Net cash provided by operating activities $ 310,838 841,609

Net cash used in investing activities (319,529) (214,043)

Net cash used in financing activities (1,219,145) (3,701,186)
--------- -----------
Net change in cash and temporary investments (1,227,836) (3,073,620)

Cash and temporary investments at
beginning of period 4,041,292 4,348,022
---------- ----------
Cash and temporary investments at
end of period $ 2,813,456 1,274,402
========= =========


See accompanying notes to condensed financial statements.





TEXAS VANGUARD OIL COMPANY

Notes to Condensed Financial Statements
(Unaudited)

June 30, 2002

Note 1: Oil and Gas Properties

Texas Vanguard Oil Company (the Company) follows the "successful efforts"
method of accounting for oil and gas exploration and production operations.
Accordingly, costs incurred in the acquisition and exploratory drilling of
oil and gas properties are initially capitalized and either subsequently
expensed if the properties are determined not to have proved reserves, or
reclassified as a proven property if proved reserves are discovered.
Costs of drilling development wells are capitalized. Geological, geophysical,
carrying and production costs are charged to expense as incurred.

Costs related to acquiring unproved lease and royalty acreage are periodically
assessed for possible impairment of value. If the assessment indicates impair-
ment, the costs are charged to expense.

Depreciation, depletion and amortization of proved oil and gas property costs,
including related equipment and facilities, is provided using the units-of-
production method.

Note 2: Income Taxes

The Company uses the "asset and liability method" of income tax accounting
which bases the amount of current and future taxes payable on the events
recognized in the financial statements and on tax laws existing at the balance
sheet date. The effect on deferred tax assets and liabilities of a change in
tax rates is recognized in income in the period that includes enactment date.

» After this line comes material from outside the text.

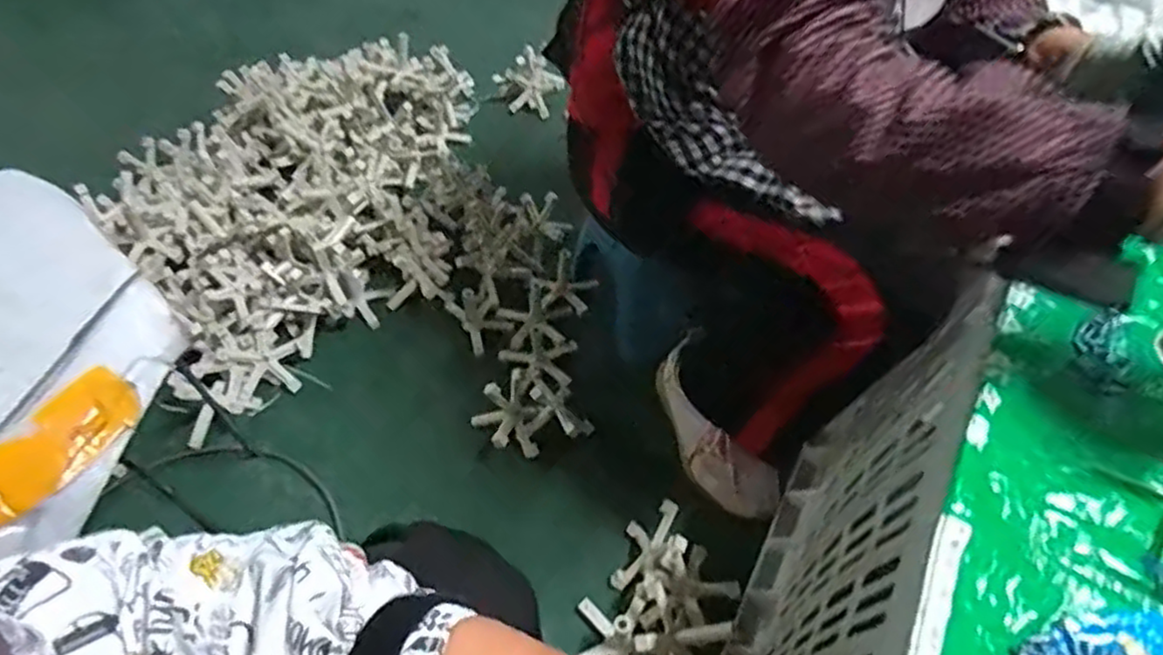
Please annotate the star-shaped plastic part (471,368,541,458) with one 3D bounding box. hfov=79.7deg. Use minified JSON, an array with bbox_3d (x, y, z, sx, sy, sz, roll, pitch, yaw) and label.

Note 3: Statement of Cash Flows

Cash and cash equivalents as used in the Condensed Statements of Cash Flows
include cash in banks and certificates of deposit owned.

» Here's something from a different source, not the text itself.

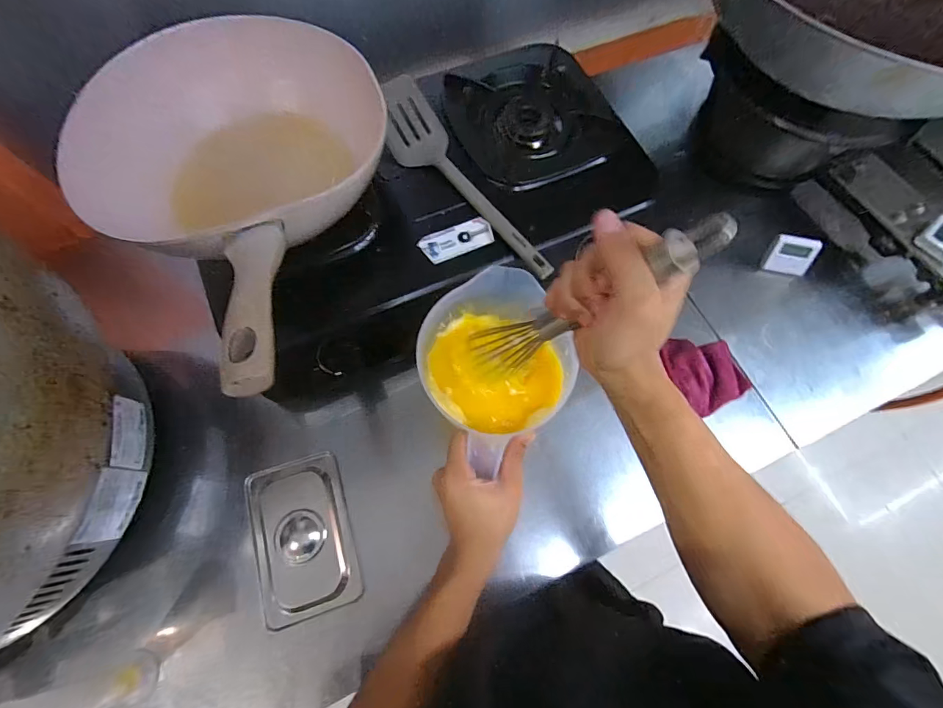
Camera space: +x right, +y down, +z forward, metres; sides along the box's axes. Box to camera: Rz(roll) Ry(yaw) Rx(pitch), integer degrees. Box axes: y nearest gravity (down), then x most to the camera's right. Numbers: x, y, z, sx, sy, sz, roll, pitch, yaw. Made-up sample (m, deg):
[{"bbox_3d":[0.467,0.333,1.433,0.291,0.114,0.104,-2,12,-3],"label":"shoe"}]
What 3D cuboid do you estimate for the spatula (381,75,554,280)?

Note 4: Recently Issued Accounting Standards

In September 2001, the FASB issued Statement 143, Asset Retirement Obligations.
This Statement addresses financial accounting and reporting for obligations
associated with the retirement of tangible long-lived assets and the associated
asset retirement costs. The Statement will be effective for the Company's
fiscal year beginning after June 15, 2002. The Company is currently evaluating
the effect that adoption of the provisions of SFAS 143 will have on its
financial statements.

In July 2002, the FASB issued Statement 146, Accounting For Costs Associated
with Exit or Disposal Activities. This Statement requires companies to
recognize costs associated with exit or disposal activities when they are
incurred rather than at the date of a commitment to an exit or disposal
plan. Statement 146 is to be applied prospectively to exit or disposal
activities initiated after December 31, 2002. The Company does not anticipate
that the adoption of the provisions of SFAS 146 will have a material impact
on the financial statements at adoption.

Note 5: Contingency

As disclosed in previously filed 8-K's dated June 14, 2002 and July 31, 2002,
the Company has received notification from a customer regarding a claim of
overpayment for gas deliveries due to meter manipulation.

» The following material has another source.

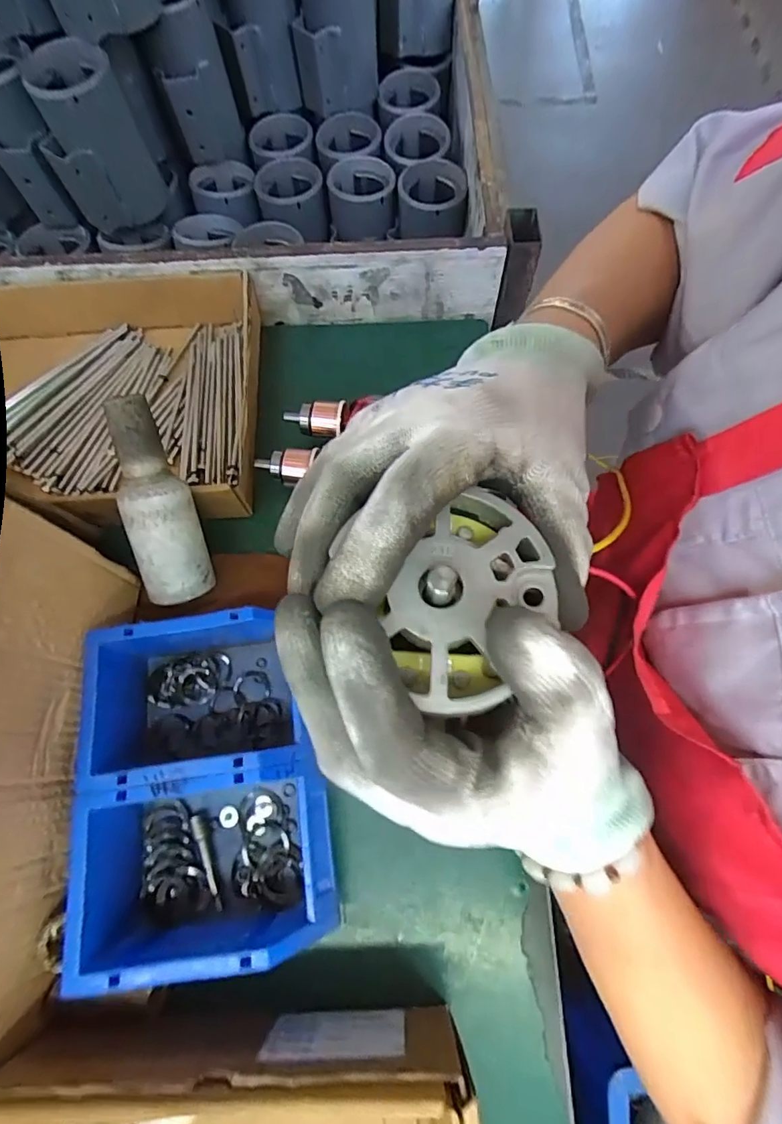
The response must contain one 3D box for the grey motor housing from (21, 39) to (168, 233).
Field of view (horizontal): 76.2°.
[{"bbox_3d":[-0.314,-0.445,0.533,0.099,0.131,0.090,-27,71,-8],"label":"grey motor housing"}]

The customer is making a claim of overpayment of approximately $350,000. The
Company has notified the customer that it is not aware of any meter
manipulation and has initiated an internal investigation.

Item 2. Management's Discussion and Analysis of Results of Operations and
Financial Condition.

The following information is provided in compliance with SEC guidelines to
explain financial information shown in the Condensed Financial Statements.

RESULTS OF OPERATIONS

Operating revenues decreased by $397,757 (30%) and $1,082,520 (38%) for the
three-month and six-month period ended June 30, 2002 from the comparable prior
year periods primarily as a result of lower oil prices in 2002 as compared
to 2001. Production costs decreased by $51,279 (7%) and $29,879 (2%) for the
three-month and six-month periods ended June 30, 2002 as compared to the prior
year periods.

General and administrative expenses increased $5,005 (5%) and $26,841 (13%)
for the three-month and six-month periods ended June 30, 2002 as compared to
the prior year periods. Interest expense increased approximately $8,994 (45%)
for the three-month period ended June 30, 2002, from the comparable 2001 period
primarily due to higher average outstanding balances. Interest expense
decreased $2,972 (6%) for the six-month period ended June 30, 2002, from the
comparable 2001 periods due to lower average outstanding balances. Depreciation,
depletion and amortization decreased by $49,449 (35%) for the six-month period
ended June 30, 2002 from the comparable prior-year period. Depreciation,
depletion and amortization varies from period to period because of changes in
reserve estimates, changes in quantities of oil and gas produced, as well as
the acquisition, discovery or sale of producing properties. For the three-month
and six-month periods ended June 30, 2002, the Company provided a provision
of $100,000 and $125,000 for the impairment of value of oil and gas properties
due to less than expected production history of specific wells and for wells
that were plugged and abandoned.

LIQUIDITY AND CAPITAL RESOURCES

During the period ended June 30, 2002, the Company's liquidity remained strong
enough to meet its short-term cash needs. The sources of liquidity and capital
resources are generated from cash on hand, cash provided by operations and
from credit available from financial institutions. Working capital at June 30,
2002 has decreased to .92 to 1 from .98 to 1 at December 31, 2001. The
Company continued it's policy of making strategic investments in producing oil
and gas properties in the same or similar fields to properties already operated
by the Company, which are primarily financed with short term notes payable
and cash from operations. Cash flow from operations remains positive at
$310,838 for the six months ended June 30, 2002. Notes payable and long-term
debt decreased by $1,219,145 for the six-month period ended June 30, 2002,
by using cash on hand and cash generated from operations.

The worldwide crude oil prices continue to fluctuate in 2002. The Company
cannot predict how prices will vary during the remainder of 2002 and
what effect they will ultimately have on the Company, but management
believes that the Company will be able to generate sufficient cash from
operations to service its bank debt and provide for maintaining current
production of its oil and gas properties.

Inflation is not anticipated to have a significant impact on the Company's
operatons.


PART II.


Item 6. Exhibits and Reports on Form 8-K


a) Exhibits: A. Certification of Reporting Officer

b) Reports on Form 8-K: Form 8-K filed on June 14, 2002 and July 31, 2002








SIGNATURES




Pursuant to the requirements of the Securities Exchange Act of 1934, the

registrant has duly caused this report to be signed on its behalf by the

undersigned thereunto duly authorized.




TEXAS VANGUARD OIL COMPANY
--------------------------
(Registrant)




/s/ Robert N. Watson, Jr., President
------------------------------------
Robert N. Watson, Jr., President
(Principal Financial and
(Accounting Officer)

Date: August 13, 2002

Exhibits:

EXHIBIT A: CERTIFICATION OF REPORTING OFFICER

The undersigned hereby certifies that this Quarterly Report on Form 10-QSB
fully complies with the requirements of Section 13 (a) or 15 (d) of the
Securities Exchange Act of 1934 and that the information contained in this
report fairly presents, in all material respects, the financial conditions
and results of operations of the Registrant.

Date: August 13, 2002 By /s/ Robert N. Watson, Jr.